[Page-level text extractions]
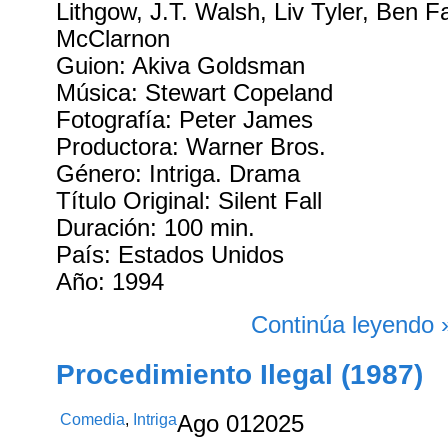
Lithgow, J.T. Walsh, Liv Tyler, Ben F
McClarnon
Guion: Akiva Goldsman
Música: Stewart Copeland
Fotografía: Peter James
Productora: Warner Bros.
Género: Intriga. Drama
Título Original: Silent Fall
Duración: 100 min.
País: Estados Unidos
Año: 1994
Continúa leyendo 
Procedimiento Ilegal (1987)
Comedia
,
Intriga
Ago
01
2025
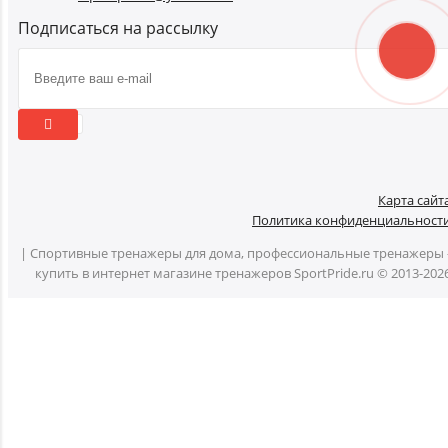
Подписаться на рассылку
Карта сайт
Политика конфиденциальност
| Спортивные тренажеры для дома, профессиональные тренажеры 
купить в интернет магазине тренажеров SportPride.ru © 2013-202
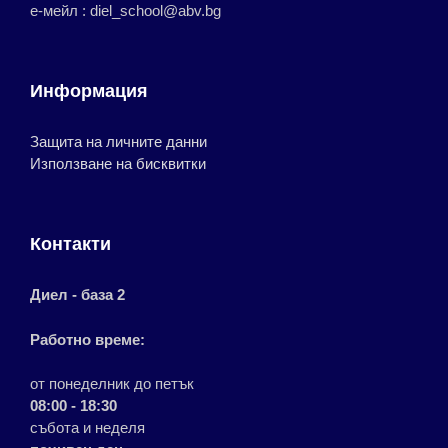
е-мейл : diel_school@abv.bg
Информация
Защита на личните данни
Използване на бисквитки
Контакти
Диел - база 2
Работно време:
от понеделник до петък
08:00 - 18:30
събота и неделя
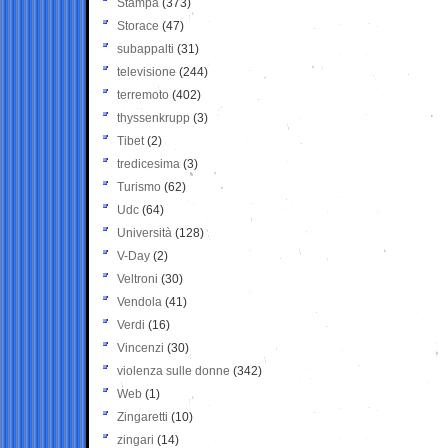
Stampa
(373)
Storace
(47)
subappalti
(31)
televisione
(244)
terremoto
(402)
thyssenkrupp
(3)
Tibet
(2)
tredicesima
(3)
Turismo
(62)
Udc
(64)
Università
(128)
V-Day
(2)
Veltroni
(30)
Vendola
(41)
Verdi
(16)
Vincenzi
(30)
violenza sulle donne
(342)
Web
(1)
Zingaretti
(10)
zingari
(14)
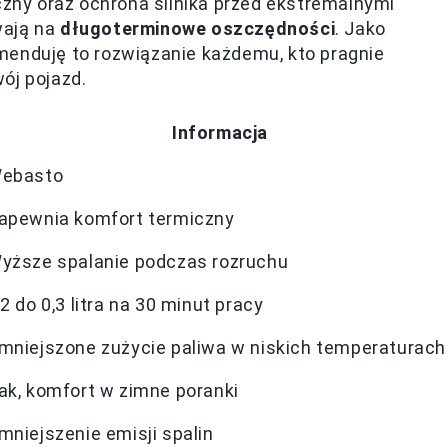
czny oraz ochrona silnika przed ekstremalnymi
wają na
długoterminowe oszczędności
. Jako
menduję to rozwiązanie każdemu, kto pragnie
ój pojazd.
Informacja
ebasto
apewnia komfort termiczny
yższe spalanie podczas rozruchu
,2 do 0,3 litra na 30 minut pracy
mniejszone zużycie paliwa w niskich temperaturach
ak, komfort w zimne poranki
mniejszenie emisji spalin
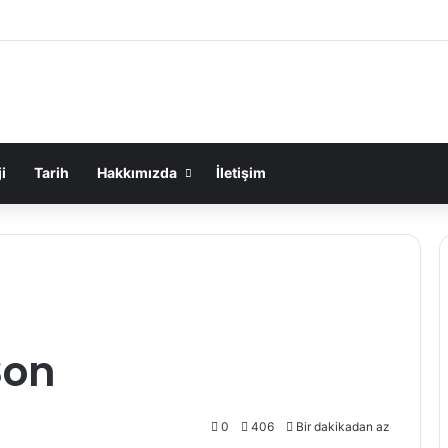
i
Tarih
Hakkımızda
İletişim
Son
0
406
Bir dakikadan az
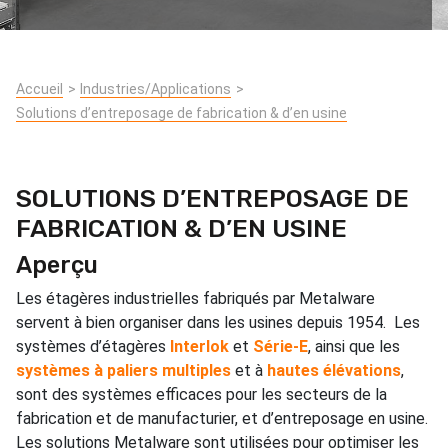
Accueil
Industries/Applications
Solutions d’entreposage de fabrication & d’en usine
SOLUTIONS D’ENTREPOSAGE DE
FABRICATION & D’EN USINE
Aperçu
Les étagères industrielles fabriqués par Metalware
servent à bien organiser dans les usines depuis 1954. Les
systèmes d’étagères
Interlok
et
Série-E
, ainsi que les
systèmes à paliers multiples
et à
hautes élévations
,
sont des systèmes efficaces pour les secteurs de la
fabrication et de manufacturier, et d’entreposage en usine.
Les solutions Metalware sont utilisées pour optimiser les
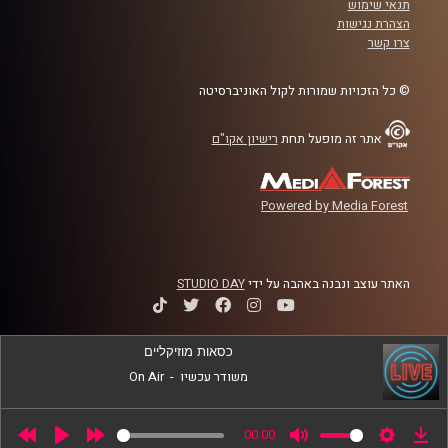
תנאי שימוש
החומרים והאמצעים שבעזרתם ניתן לממש את
הצהרת נגישות
צרו קשר
האיומים הללו? ואיך האסון שהתקיים בצ'רנוביל
בטעות יכול לחזור גם כיום (ולא כל כך בטעות?)
© כל הזכויות שמורות לקול האוניברסיטה
כל זאת ועוד בשעה המרתקת יחד עם ד"ר אלי
אתר זה מופעל תחת
רישיון אקו"ם
כרמון, מומחה לטרור בלתי קונבנציונאלי
מביה"ס לאודר לממשל
Powered by Media Forest
קרדיט תמונות:
AudioVersity
האתר עוצב ונבנה באהבה על ידי
STUDIO DAY
כסאות מוזיקליים
משודר עכשיו
-
On Air
00:00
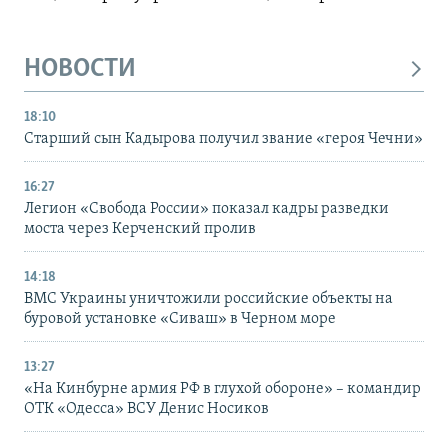
НОВОСТИ
18:10
Старший сын Кадырова получил звание «героя Чечни»
16:27
Легион «Свобода России» показал кадры разведки
моста через Керченский пролив
14:18
ВМС Украины уничтожили российские объекты на
буровой установке «Сиваш» в Черном море
13:27
«На Кинбурне армия РФ в глухой обороне» – командир
ОТК «Одесса» ВСУ Денис Носиков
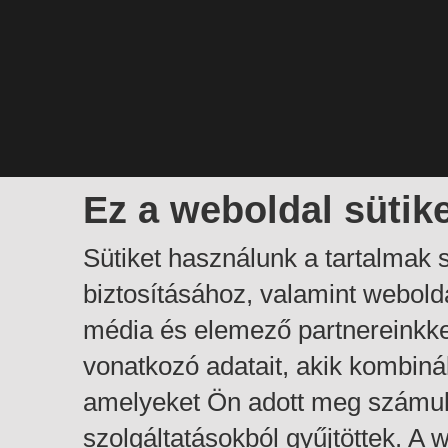
Ez a weboldal sütik
Sütiket használunk a tartalmak
biztosításához, valamint webol
média és elemező partnereinkk
vonatkozó adatait, akik kombiná
amelyeket Ön adott meg számuk
szolgáltatásokból gyűjtöttek. A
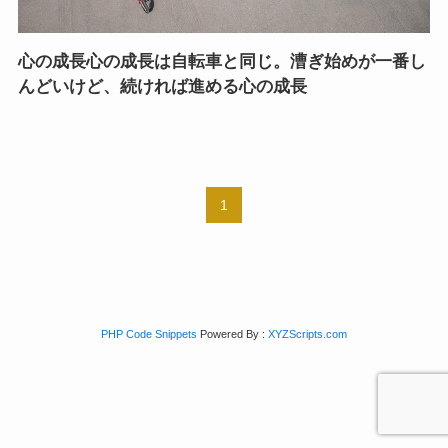
心の成長心の成長は自転車と同じ。漕ぎ始めが一番し
んどいけど、続ければ進める心の成長
1
PHP Code Snippets
Powered By :
XYZScripts.com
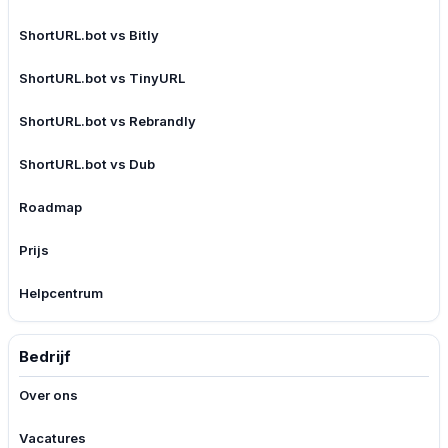
ShortURL.bot vs Bitly
ShortURL.bot vs TinyURL
ShortURL.bot vs Rebrandly
ShortURL.bot vs Dub
Roadmap
Prijs
Helpcentrum
Bedrijf
Over ons
Vacatures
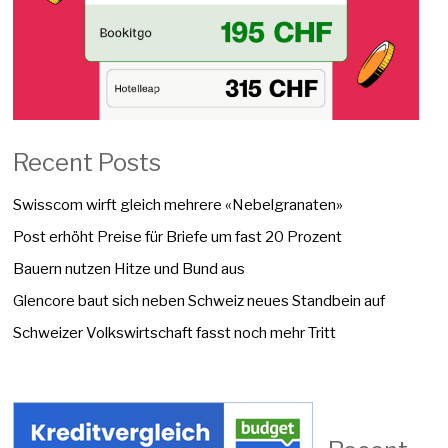
Recent Posts
Swisscom wirft gleich mehrere «Nebelgranaten»
Post erhöht Preise für Briefe um fast 20 Prozent
Bauern nutzen Hitze und Bund aus
Glencore baut sich neben Schweiz neues Standbein auf
Schweizer Volkswirtschaft fasst noch mehr Tritt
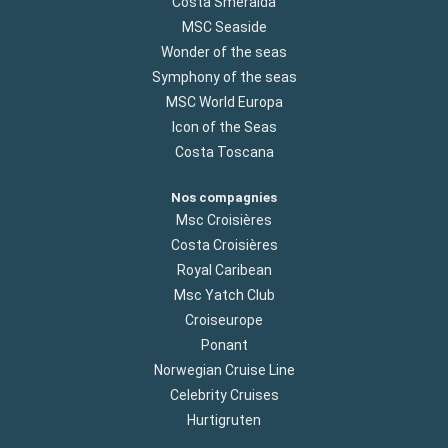
Costa Smeralda
MSC Seaside
Wonder of the seas
Symphony of the seas
MSC World Europa
Icon of the Seas
Costa Toscana
Nos compagnies
Msc Croisières
Costa Croisières
Royal Caribean
Msc Yatch Club
Croiseurope
Ponant
Norwegian Cruise Line
Celebrity Cruises
Hurtigruten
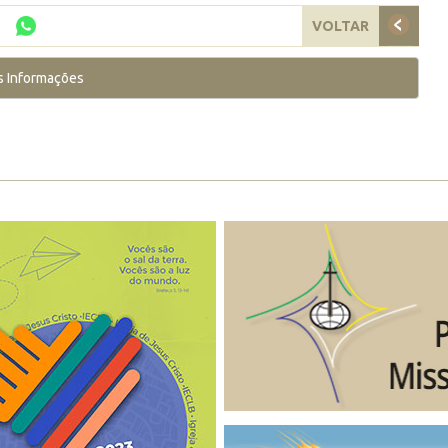
VOLTAR
s Informações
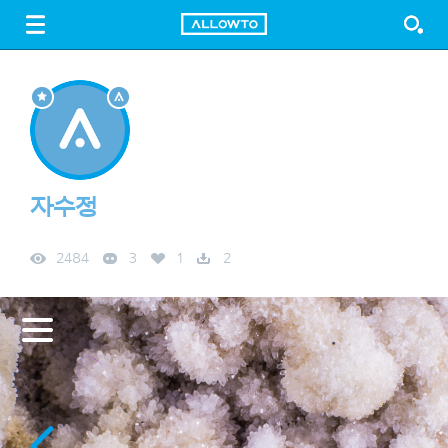
LOGIN
SIGN UP
FREE DOWNLOAD
GUIDE
자수정
2484
3
1
2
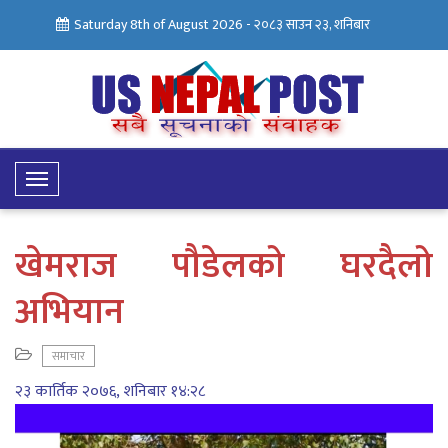
Saturday 8th of August 2026 -
२०८३ साउन २३, शनिबार
Toggle
Navigation
खेमराज पौडेलको घरदैलो
अभियान
समाचार
२३ कार्तिक २०७६, शनिबार १४:२८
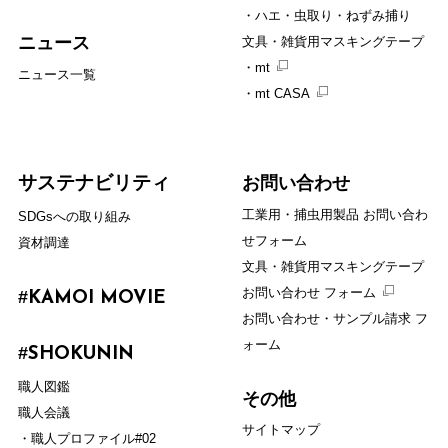
ハエ・虫取り・ねずみ捕り
ニュース
文具・雑貨用マスキングテープ
mt
ニュース一覧
mt CASA
お問い合わせ
サステナビリティ
工業用・捕虫用製品 お問い合わ
SDGsへの取り組み
せフォーム
資材調達
文具・雑貨用マスキングテープ
お問い合わせ フォーム
#
KAMOI MOVIE
お問い合わせ・サンプル請求 フ
ォーム
#
SHOKUNIN
職人図鑑
その他
職人会議
サイトマップ
職人プロファイル#02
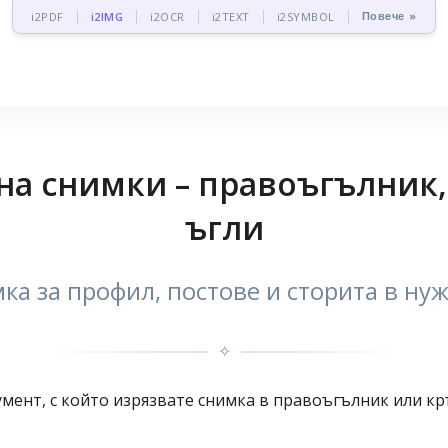
Повече »
i2PDF
i2IMG
i2OCR
i2TEXT
i2SYMBOL
на снимки – правоъгълник,
ъгли
ка за профил, постове и сторита в ну
✧
умент, с който изрязвате снимка в правоъгълник или кр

### [Problem description]
In the records above, locate every line with the string "pour" and copy it.

### [Reply to the exercise]
sont des systèmes efficaces pour les secteurs de la
Les solutions Metalware sont utilisées pour optimiser les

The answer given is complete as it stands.